Copy each record below faithfully, leaving out images.

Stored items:
▼
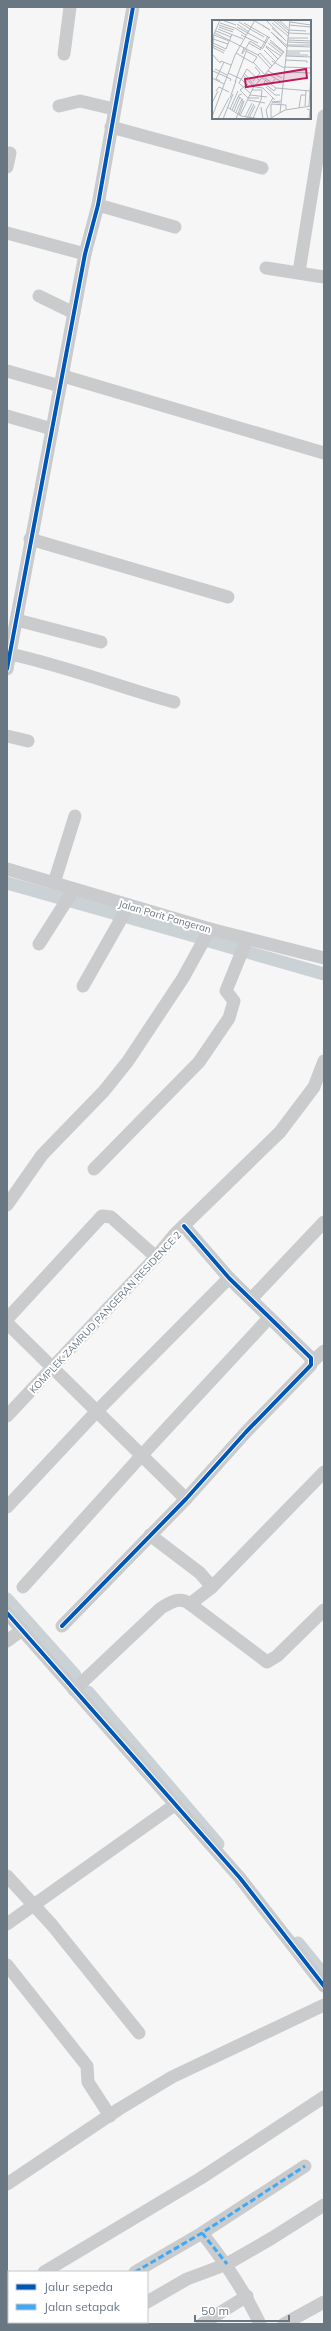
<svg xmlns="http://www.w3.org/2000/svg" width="331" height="2331" viewBox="0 0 331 2331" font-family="Mulish,sans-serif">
  <rect width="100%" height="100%" fill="#f6f6f6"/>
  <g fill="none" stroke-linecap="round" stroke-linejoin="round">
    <!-- canal -->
    <g stroke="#cbd2d5" stroke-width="13">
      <path d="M7,883L198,937"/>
      <path d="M209,941L324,974"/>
      <path d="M7,1599L75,1675"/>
      <path d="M88,1692L218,1844"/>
      <path d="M298,1943L324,1975"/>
    </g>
    <!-- street -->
    <g stroke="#c9cbcc" stroke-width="13">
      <path d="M64,54L70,7"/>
      <path d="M59,106L80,101L114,109"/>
      <path d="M111,127L262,168"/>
      <path d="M7,167L10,153"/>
      <path d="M98,205L175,227"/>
      <path d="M7,233L85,254"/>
      <path d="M266,268L324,277"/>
      <path d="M299,272L324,116"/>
      <path d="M39,296L74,313"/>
      <path d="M7,371L60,386"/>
      <path d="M63,376L324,453"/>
      <path d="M7,416L52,429"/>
      <path d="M30,539L228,597"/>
      <path d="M17,620L101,642"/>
      <path d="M10,654C66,666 119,687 174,702"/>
      <path d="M7,669L85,254L98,205L133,7"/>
      <path d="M7,736L28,741"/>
      <path d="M7,869L210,929L324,958"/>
      <path d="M54,883L75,816"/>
      <path d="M39,944L74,889"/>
      <path d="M83,986L129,905"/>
      <path d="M94,1169L199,1062L229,1018L234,1001L226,991L247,939"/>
      <path d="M7,1205L42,1155L104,1091L128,1061L183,978L210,929"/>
      <path d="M251,1299L324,1222"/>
      <path d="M7,1319L102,1216L111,1217L156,1257"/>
      <path d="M7,1323L186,1499"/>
      <path d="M312,1362L324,1351"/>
      <path d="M7,1416L156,1257L175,1234L280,1132L314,1087L324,1061"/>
      <path d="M7,1507L97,1411L229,1278"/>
      <path d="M150,1535L200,1573L212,1587"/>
      <path d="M23,1587L142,1455L268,1319"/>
      <path d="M190,1604L267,1662L277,1656L324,1610"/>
      <path d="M7,1613L240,1878L324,1986"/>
      <path d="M62,1626L186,1499L246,1432L311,1365V1358L229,1278L184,1226"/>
      <path d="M7,1641L22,1630"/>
      <path d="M74,1690L161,1608C171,1602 180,1596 190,1604L212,1587L324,1472"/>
      <path d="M7,1876L52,1925L139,2033"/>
      <path d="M7,1924L176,1804"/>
      <path d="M7,1965L87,2066L88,2082L110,2116"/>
      <path d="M7,2184L119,2109L172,2077L324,2005"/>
      <path d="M202,2233C225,2262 244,2290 260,2324"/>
      <path d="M44,2272L201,2178L324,2097"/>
      <path d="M135,2272L202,2233L305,2166"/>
      <path d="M7,2295L9,2294"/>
      <path d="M147,2302L187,2279L227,2264L272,2238L324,2205"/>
      <path d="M117,2324L120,2322"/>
      <path d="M202,2324L247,2296"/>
      <path d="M284,2324L324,2302"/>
    </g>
    <!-- quiet -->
    <g stroke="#3fa9f5" stroke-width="3" stroke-dasharray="6 3" stroke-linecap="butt">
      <path d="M202,2233L227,2264"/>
      <path d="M135,2272L202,2233L305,2166"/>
    </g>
    <!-- cycleway casing -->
    <g stroke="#fff" stroke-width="6">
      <g id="cycleway">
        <path d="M7,669L85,254L98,205L133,7"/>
        <path d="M7,1613L240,1878L324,1986"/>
        <path d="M62,1626L186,1499L246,1432L311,1365V1358L229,1278L184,1226"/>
      </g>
    </g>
    <!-- cycleway -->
    <use href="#cycleway" stroke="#0057b8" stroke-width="4"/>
  </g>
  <g text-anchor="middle" stroke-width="4" stroke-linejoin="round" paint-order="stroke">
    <!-- street labels -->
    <g font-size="10" fill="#697783" stroke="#fff">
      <text transform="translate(165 916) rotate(16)" y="4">Jalan Parit Pangeran</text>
      <text transform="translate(105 1312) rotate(-47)" y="4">KOMPLEK ZAMRUD PANGERAN RESIDENCE 2</text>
    </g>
  </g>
  <!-- overview -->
  <g transform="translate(212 20)">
    <rect width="99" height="99" fill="#f6f6f6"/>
    <path fill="none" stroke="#b1b8be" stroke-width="1" d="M10,0L24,5M54,0L74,21M61,0L76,13L99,14M64,0L77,11M67,0L76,8M43,1L58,10L50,5M27,2L38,9M78,2L99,5M8,3L23,8M32,3L58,18M60,3L76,16M25,4L37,12M7,5L22,10M77,5L99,7M7,7L21,12M25,7L54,23M23,8L34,15M60,8L71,18M6,9L31,19M38,9L52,17M77,10L94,11M4,11L19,17M3,13L46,35L48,33L60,46M2,15L17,21M29,15L46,23M76,18H96M1,19L16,24M76,20L99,21M58,22L72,33M76,22L99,23M1,23L14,29L20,14M37,23L49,30M56,23L70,34M0,25L13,31M54,26L69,36M75,26L99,27M0,27L12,33M32,27L30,34L34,28M54,27L66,39M34,28L38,21L51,29M51,28L57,17M75,28L59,12L74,25H99M48,30L56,16M52,30L64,42M34,31L45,37M74,31H99M24,33L41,43L45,37M74,33H88M0,34L2,14L8,0M0,34L8,43L9,41L19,45M46,35L58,48M74,35H96M74,36L99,37M73,40L95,41V43M60,41L72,48M41,42L53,55M72,47L99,48M3,49L15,55M1,51L19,59L18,61M56,51L70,58M72,52L99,53M16,53L29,59L35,65M32,53L43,66M54,53L70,62M31,55L42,67M0,58L12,64M50,58L64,68M53,58L60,63L63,59M8,61L4,59L12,42M41,61L48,53L43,47M53,61L52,63L62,71L64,68L99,71M23,62L35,29M36,64L28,70L36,78H47M43,67L51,68L61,78M54,67L63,75H68M40,70H50L49,80L41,98M4,71L7,67L17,72M39,74L27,63L35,49L48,61M38,75L55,77M18,78L24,61M36,80L53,83M0,83L6,71M68,83L60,82L69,81M93,86L94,71M97,86L99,53M15,87L29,96L48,99M49,87L51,99M87,88L89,75H93M18,89L26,71M95,89L98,90L97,99M20,90L27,75L30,74M22,91L28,77M24,92L30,79M68,93L78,0M27,95L32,81M28,96L41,68L72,32L58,20M0,97L23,35L43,0M33,97L40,83M59,97V84L74,85V89M35,98L42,84M37,98L43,86M6,99L17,78M11,99L21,74M24,99L31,80L26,76M56,99L54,90L61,78L63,80M57,99L73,90L99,86"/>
    <path fill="#c2185b" fill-opacity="0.15" stroke="#c2185b" stroke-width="2" d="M94,49L95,58L34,67L33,59Z"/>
    <rect width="99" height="99" fill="none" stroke="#697783" stroke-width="2"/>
  </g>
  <!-- border -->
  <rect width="331" height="2331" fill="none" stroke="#697783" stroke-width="16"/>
  <!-- legend -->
  <rect x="8" y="2271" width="140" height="52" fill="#ffffff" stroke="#c3c9cd"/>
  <rect x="16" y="2284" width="20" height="6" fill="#0057b8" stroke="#c3c9cd"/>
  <text x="44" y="2291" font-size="12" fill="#697783">Jalur sepeda</text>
  <rect x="16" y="2304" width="20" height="6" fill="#3fa9f5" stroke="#c3c9cd"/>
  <text x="44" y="2311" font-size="12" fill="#697783">Jalan setapak</text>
  <!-- scale -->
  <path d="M195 2315v6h94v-6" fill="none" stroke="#697783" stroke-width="2"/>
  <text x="201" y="2315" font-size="12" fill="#697783" stroke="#ffffff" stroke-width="3" paint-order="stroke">50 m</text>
</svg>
▲
Response to the exercise ▸
<svg xmlns="http://www.w3.org/2000/svg" width="331" height="2331" viewBox="0 0 331 2331" font-family="Mulish,sans-serif">
  <rect width="100%" height="100%" fill="#f6f6f6"/>
  <g fill="none" stroke-linecap="round" stroke-linejoin="round">
    <!-- canal -->
    <g stroke="#cbd2d5" stroke-width="13">
      <path d="M7,883L198,937"/>
      <path d="M209,941L324,974"/>
      <path d="M7,1599L75,1675"/>
      <path d="M88,1692L218,1844"/>
      <path d="M298,1943L324,1975"/>
    </g>
    <!-- street -->
    <g stroke="#c9cbcc" stroke-width="13">
      <path d="M64,54L70,7"/>
      <path d="M59,106L80,101L114,109"/>
      <path d="M111,127L262,168"/>
      <path d="M7,167L10,153"/>
      <path d="M98,205L175,227"/>
      <path d="M7,233L85,254"/>
      <path d="M266,268L324,277"/>
      <path d="M299,272L324,116"/>
      <path d="M39,296L74,313"/>
      <path d="M7,371L60,386"/>
      <path d="M63,376L324,453"/>
      <path d="M7,416L52,429"/>
      <path d="M30,539L228,597"/>
      <path d="M17,620L101,642"/>
      <path d="M10,654C66,666 119,687 174,702"/>
      <path d="M7,669L85,254L98,205L133,7"/>
      <path d="M7,736L28,741"/>
      <path d="M7,869L210,929L324,958"/>
      <path d="M54,883L75,816"/>
      <path d="M39,944L74,889"/>
      <path d="M83,986L129,905"/>
      <path d="M94,1169L199,1062L229,1018L234,1001L226,991L247,939"/>
      <path d="M7,1205L42,1155L104,1091L128,1061L183,978L210,929"/>
      <path d="M251,1299L324,1222"/>
      <path d="M7,1319L102,1216L111,1217L156,1257"/>
      <path d="M7,1323L186,1499"/>
      <path d="M312,1362L324,1351"/>
      <path d="M7,1416L156,1257L175,1234L280,1132L314,1087L324,1061"/>
      <path d="M7,1507L97,1411L229,1278"/>
      <path d="M150,1535L200,1573L212,1587"/>
      <path d="M23,1587L142,1455L268,1319"/>
      <path d="M190,1604L267,1662L277,1656L324,1610"/>
      <path d="M7,1613L240,1878L324,1986"/>
      <path d="M62,1626L186,1499L246,1432L311,1365V1358L229,1278L184,1226"/>
      <path d="M7,1641L22,1630"/>
      <path d="M74,1690L161,1608C171,1602 180,1596 190,1604L212,1587L324,1472"/>
      <path d="M7,1876L52,1925L139,2033"/>
      <path d="M7,1924L176,1804"/>
      <path d="M7,1965L87,2066L88,2082L110,2116"/>
      <path d="M7,2184L119,2109L172,2077L324,2005"/>
      <path d="M202,2233C225,2262 244,2290 260,2324"/>
      <path d="M44,2272L201,2178L324,2097"/>
      <path d="M135,2272L202,2233L305,2166"/>
      <path d="M7,2295L9,2294"/>
      <path d="M147,2302L187,2279L227,2264L272,2238L324,2205"/>
      <path d="M117,2324L120,2322"/>
      <path d="M202,2324L247,2296"/>
      <path d="M284,2324L324,2302"/>
    </g>
    <!-- quiet -->
    <g stroke="#3fa9f5" stroke-width="3" stroke-dasharray="6 3" stroke-linecap="butt">
      <path d="M202,2233L227,2264"/>
      <path d="M135,2272L202,2233L305,2166"/>
    </g>
    <!-- cycleway casing -->
    <g stroke="#fff" stroke-width="6">
      <g id="cycleway">
        <path d="M7,669L85,254L98,205L133,7"/>
        <path d="M7,1613L240,1878L324,1986"/>
        <path d="M62,1626L186,1499L246,1432L311,1365V1358L229,1278L184,1226"/>
      </g>
    </g>
    <!-- cycleway -->
    <use href="#cycleway" stroke="#0057b8" stroke-width="4"/>
  </g>
  <g text-anchor="middle" stroke-width="4" stroke-linejoin="round" paint-order="stroke">
    <!-- street labels -->
    <g font-size="10" fill="#697783" stroke="#fff">
      <text transform="translate(165 916) rotate(16)" y="4">Jalan Parit Pangeran</text>
      <text transform="translate(105 1312) rotate(-47)" y="4">KOMPLEK ZAMRUD PANGERAN RESIDENCE 2</text>
    </g>
  </g>
  <!-- overview -->
  <g transform="translate(212 20)">
    <rect width="99" height="99" fill="#f6f6f6"/>
    <path fill="none" stroke="#b1b8be" stroke-width="1" d="M10,0L24,5M54,0L74,21M61,0L76,13L99,14M64,0L77,11M67,0L76,8M43,1L58,10L50,5M27,2L38,9M78,2L99,5M8,3L23,8M32,3L58,18M60,3L76,16M25,4L37,12M7,5L22,10M77,5L99,7M7,7L21,12M25,7L54,23M23,8L34,15M60,8L71,18M6,9L31,19M38,9L52,17M77,10L94,11M4,11L19,17M3,13L46,35L48,33L60,46M2,15L17,21M29,15L46,23M76,18H96M1,19L16,24M76,20L99,21M58,22L72,33M76,22L99,23M1,23L14,29L20,14M37,23L49,30M56,23L70,34M0,25L13,31M54,26L69,36M75,26L99,27M0,27L12,33M32,27L30,34L34,28M54,27L66,39M34,28L38,21L51,29M51,28L57,17M75,28L59,12L74,25H99M48,30L56,16M52,30L64,42M34,31L45,37M74,31H99M24,33L41,43L45,37M74,33H88M0,34L2,14L8,0M0,34L8,43L9,41L19,45M46,35L58,48M74,35H96M74,36L99,37M73,40L95,41V43M60,41L72,48M41,42L53,55M72,47L99,48M3,49L15,55M1,51L19,59L18,61M56,51L70,58M72,52L99,53M16,53L29,59L35,65M32,53L43,66M54,53L70,62M31,55L42,67M0,58L12,64M50,58L64,68M53,58L60,63L63,59M8,61L4,59L12,42M41,61L48,53L43,47M53,61L52,63L62,71L64,68L99,71M23,62L35,29M36,64L28,70L36,78H47M43,67L51,68L61,78M54,67L63,75H68M40,70H50L49,80L41,98M4,71L7,67L17,72M39,74L27,63L35,49L48,61M38,75L55,77M18,78L24,61M36,80L53,83M0,83L6,71M68,83L60,82L69,81M93,86L94,71M97,86L99,53M15,87L29,96L48,99M49,87L51,99M87,88L89,75H93M18,89L26,71M95,89L98,90L97,99M20,90L27,75L30,74M22,91L28,77M24,92L30,79M68,93L78,0M27,95L32,81M28,96L41,68L72,32L58,20M0,97L23,35L43,0M33,97L40,83M59,97V84L74,85V89M35,98L42,84M37,98L43,86M6,99L17,78M11,99L21,74M24,99L31,80L26,76M56,99L54,90L61,78L63,80M57,99L73,90L99,86"/>
    <path fill="#c2185b" fill-opacity="0.15" stroke="#c2185b" stroke-width="2" d="M94,49L95,58L34,67L33,59Z"/>
    <rect width="99" height="99" fill="none" stroke="#697783" stroke-width="2"/>
  </g>
  <!-- border -->
  <rect width="331" height="2331" fill="none" stroke="#697783" stroke-width="16"/>
  <!-- legend -->
  <rect x="8" y="2271" width="140" height="52" fill="#ffffff" stroke="#c3c9cd"/>
  <rect x="16" y="2284" width="20" height="6" fill="#0057b8" stroke="#c3c9cd"/>
  <text x="44" y="2291" font-size="12" fill="#697783">Jalur sepeda</text>
  <rect x="16" y="2304" width="20" height="6" fill="#3fa9f5" stroke="#c3c9cd"/>
  <text x="44" y="2311" font-size="12" fill="#697783">Jalan setapak</text>
  <!-- scale -->
  <path d="M195 2315v6h94v-6" fill="none" stroke="#697783" stroke-width="2"/>
  <text x="201" y="2315" font-size="12" fill="#697783" stroke="#ffffff" stroke-width="3" paint-order="stroke">50 m</text>
</svg>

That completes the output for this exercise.